Description of the task: In your copy of the data, omit the pictures and keep all else exactly as given.

---------- Data provided

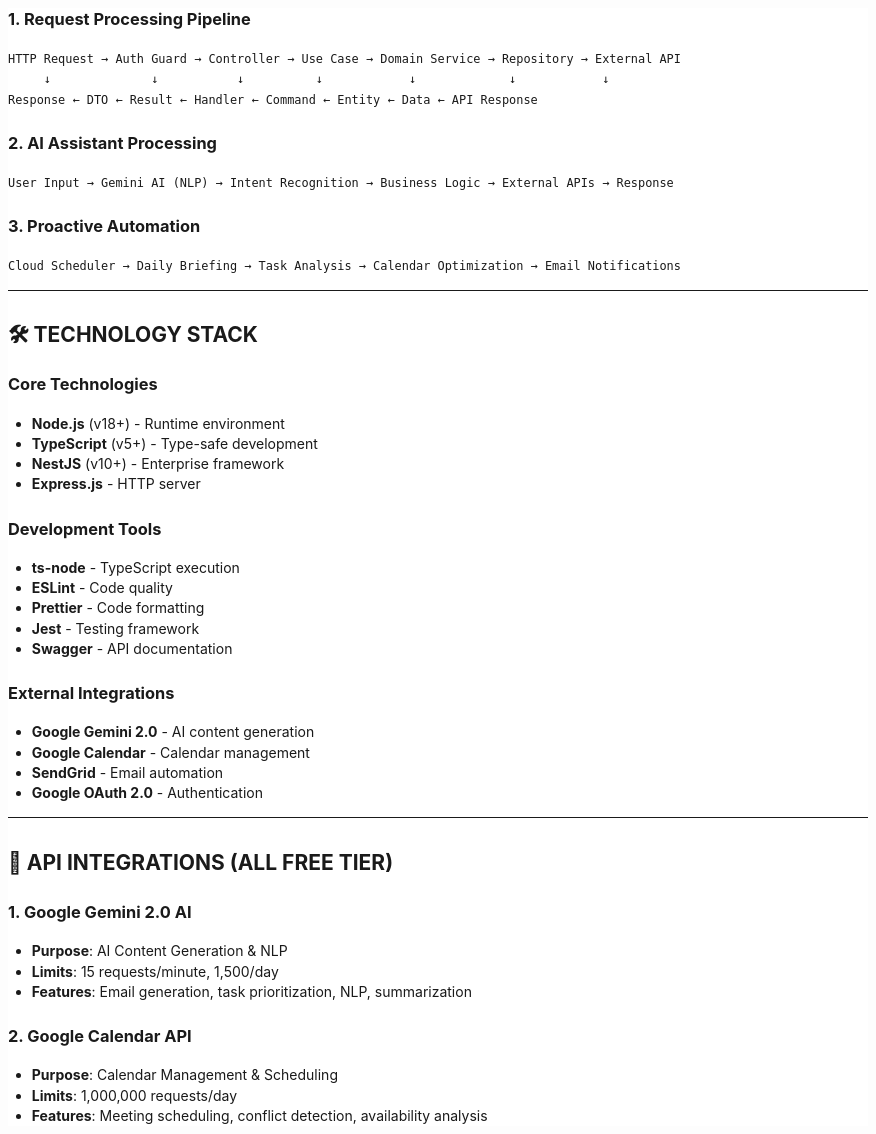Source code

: ### 1. Request Processing Pipeline
```
HTTP Request → Auth Guard → Controller → Use Case → Domain Service → Repository → External API
     ↓              ↓           ↓          ↓            ↓             ↓            ↓
Response ← DTO ← Result ← Handler ← Command ← Entity ← Data ← API Response
```

### 2. AI Assistant Processing
```
User Input → Gemini AI (NLP) → Intent Recognition → Business Logic → External APIs → Response
```

### 3. Proactive Automation
```
Cloud Scheduler → Daily Briefing → Task Analysis → Calendar Optimization → Email Notifications
```

---

## 🛠️ TECHNOLOGY STACK

### Core Technologies
- **Node.js** (v18+) - Runtime environment
- **TypeScript** (v5+) - Type-safe development  
- **NestJS** (v10+) - Enterprise framework
- **Express.js** - HTTP server

### Development Tools
- **ts-node** - TypeScript execution
- **ESLint** - Code quality
- **Prettier** - Code formatting
- **Jest** - Testing framework
- **Swagger** - API documentation

### External Integrations
- **Google Gemini 2.0** - AI content generation
- **Google Calendar** - Calendar management
- **SendGrid** - Email automation
- **Google OAuth 2.0** - Authentication

---

## 🔌 API INTEGRATIONS (ALL FREE TIER)

### 1. Google Gemini 2.0 AI
- **Purpose**: AI Content Generation & NLP
- **Limits**: 15 requests/minute, 1,500/day
- **Features**: Email generation, task prioritization, NLP, summarization

### 2. Google Calendar API  
- **Purpose**: Calendar Management & Scheduling
- **Limits**: 1,000,000 requests/day
- **Features**: Meeting scheduling, conflict detection, availability analysis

--------------------

Written response:
Source code

: ### 1. Request Processing Pipeline
```
HTTP Request → Auth Guard → Controller → Use Case → Domain Service → Repository → External API
     ↓              ↓           ↓          ↓            ↓             ↓            ↓
Response ← DTO ← Result ← Handler ← Command ← Entity ← Data ← API Response
```

### 2. AI Assistant Processing
```
User Input → Gemini AI (NLP) → Intent Recognition → Business Logic → External APIs → Response
```

### 3. Proactive Automation
```
Cloud Scheduler → Daily Briefing → Task Analysis → Calendar Optimization → Email Notifications
```

---

## 🛠️ TECHNOLOGY STACK

### Core Technologies
- **Node.js** (v18+) - Runtime environment
- **TypeScript** (v5+) - Type-safe development  
- **NestJS** (v10+) - Enterprise framework
- **Express.js** - HTTP server

### Development Tools
- **ts-node** - TypeScript execution
- **ESLint** - Code quality
- **Prettier** - Code formatting
- **Jest** - Testing framework
- **Swagger** - API documentation

### External Integrations
- **Google Gemini 2.0** - AI content generation
- **Google Calendar** - Calendar management
- **SendGrid** - Email automation
- **Google OAuth 2.0** - Authentication

---

## 🔌 API INTEGRATIONS (ALL FREE TIER)

### 1. Google Gemini 2.0 AI
- **Purpose**: AI Content Generation & NLP
- **Limits**: 15 requests/minute, 1,500/day
- **Features**: Email generation, task prioritization, NLP, summarization

### 2. Google Calendar API  
- **Purpose**: Calendar Management & Scheduling
- **Limits**: 1,000,000 requests/day
- **Features**: Meeting scheduling, conflict detection, availability analysis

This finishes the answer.